Angkasa Pura 2

Syaikhu: Konektivitas Tol Cisumdawu dengan Cipali, Jadi Angin Segar untuk Bandara Kertajati

Bandara KoridorRabu, 16 September 2020
8162020104555

JAKARTA (BeritaTrana.com) – Anggota Komisi V DPR Ahmad Syaikhu mengapresiasi kepastian ditargetkannya konetktivitas Jalan Tol Cipali dan Jalan Tol Cisumdawu selesai pada akhir tahun 2021.

Menurut politisi PKS itu, konektivitas dua tol tersebut menjadi angin segar bagi Bandara Kertajati, Majalengka, Jawa Barat. Aksesibilitas ke bandara tersebut menjadi terbuka luas.

“Aksesbilitas dari Bandung Raya dan daerah lainnya ke Kertajati menjadi lebih mudah dan cepat. Ini akan meningkatkan jumlah penumpang pesawat sekaligus meningkatkan trafik pesawat di Bandara Kertajati,” ungkapnya kepada BeritaTrans.com dan Aksi.id, Rabu (16/9/2020).

Dia mengemukakan selama ini mendesak segera dirampungkannya Jalan Tol Cisumdawu dan konektivitasnya dengan Tol Cipali. “Akselerasi proyek tol ini vital dan strategis karena akan berdampak besar terhadap Bandara Kertajati,” ujar mantan Wakil Wali Kota Bekasi tersebut.

Syaikhu menegaskan sepanjang aksesbilitas belum terbuka luas maka Bandara Kertajati sulit menjadi simpul transportasi udara utama di Jawa Barat. Sepanjang itu pula maka Bandara Husein Sastranegara masih harus beroperasi melayani pesawat jet domestik dan internasional.

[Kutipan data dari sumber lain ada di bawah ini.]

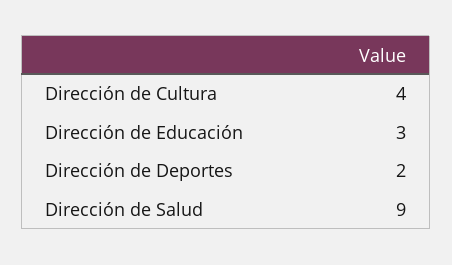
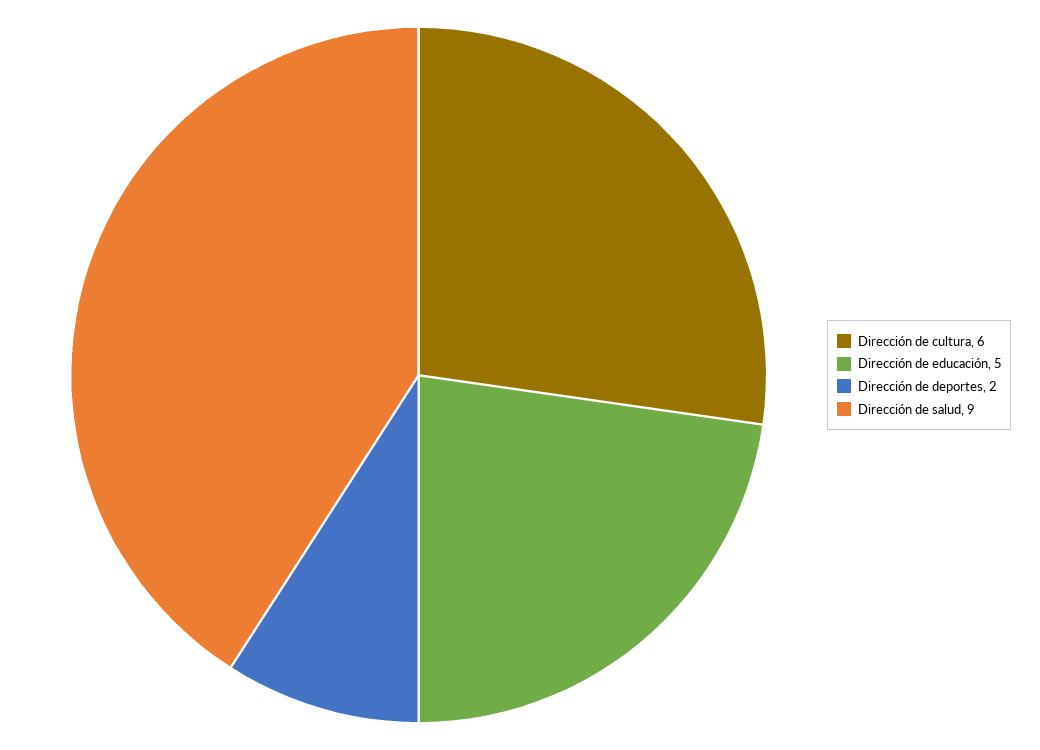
  {
-   "Dirección de Cultura": 4,
+   "Dirección de Cultura": 6,
-   "Dirección de Educación": 3,
+   "Dirección de Educación": 5,
    "Dirección de Deportes": 2,
    "Dirección de Salud": 9
  }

“Bandara Internasional Kertajati belum siap jadi pengganti. Sebab akses ke sana masih belum memadai,” kata Syaikhu.
Data menunjukkan, sebelum BIJB beroperasi, volume penumpang melalui Husein Sastranegara mencapai 300.000 per bulan (Juni).

Setelah Bandara Kertajati beroperasi, volume penumpang menurun tinggal 114.000-an. Meski demikian, pergerakan wisman yang melalui bandara Husein ternyata rata-rata masih 4.000 per hari. Bahkan, jumlahnya lebih banyak dibanding BIJB Kertajati yang hanya 2.000 orang per hari.

Dengan fakta itu, dia menegaskan Bandara Husein Sastranegara harus berstatus sebagai bandara internasional. “Kalau Bandara Kertajati berfungsi sebagaimana perencanaannya melayani trafik pesawat dan penumpang, maka status bandara internasional Husein dapat dikaji ulang,” tegasnya.

Seperti diketahui, Menteri PUPR Basuki Hadimuljono mengatakan, pihaknya akan membangun akses jalan tol untuk BIJB Kertajati dari Tol Cipali selama satu tahun ke depan, bersamaan target rampung Jalan Tol Cisumdawu pada akhir 2021. Dengan konektivitas dua jalan tol tersebut, Basuki optimis pengembangan kawasan Kertajati bisa meningkat lebih cepat.

“Dengan rampungnya Jalan Tol Cisumdawu nanti dan tersambung dengan ruas Tol Akses Bandara Kertajati, maka akan mengurangi waktu tempuh dari Bandung dari tiga jam menjadi satu jam,” ujar Menteri Basuki, Senin 7 September 2020.

Kementerian PUPR pada akhir tahun 2020 hingga awal 2021 sudah menyiapkan pembangunan delapan ruas tol baru yang menghubungkan kawasan-kawasan strategis dan pusat-pusat pertumbuhan di Pulau Jawa dan Bali.

Kedelapan ruas tol tersebut dengan total panjang 374 km dan nilai investasi sebesar Rp 100 triliun adalah:
1) Tol Solo-Yogyakarta-NYIA Kulon Progo 96,57 km; 2) Tol Cileunyi-Sumedang-Dawuan 60,1 km; 3) Tol Kertajari-Cipali 3,6 km; 4) Tol North-South Link Bandung 14,2 km; 5) Harbour Road Tanjung Priok-Pluit 8,9 km; 6) Tol Jogja-Bawen 75,83 km; 7) Tol Gilimanuk-Mengwi 95,22 km; dan 8) Tol Kediri-Kertosono 20,3 km. (awe).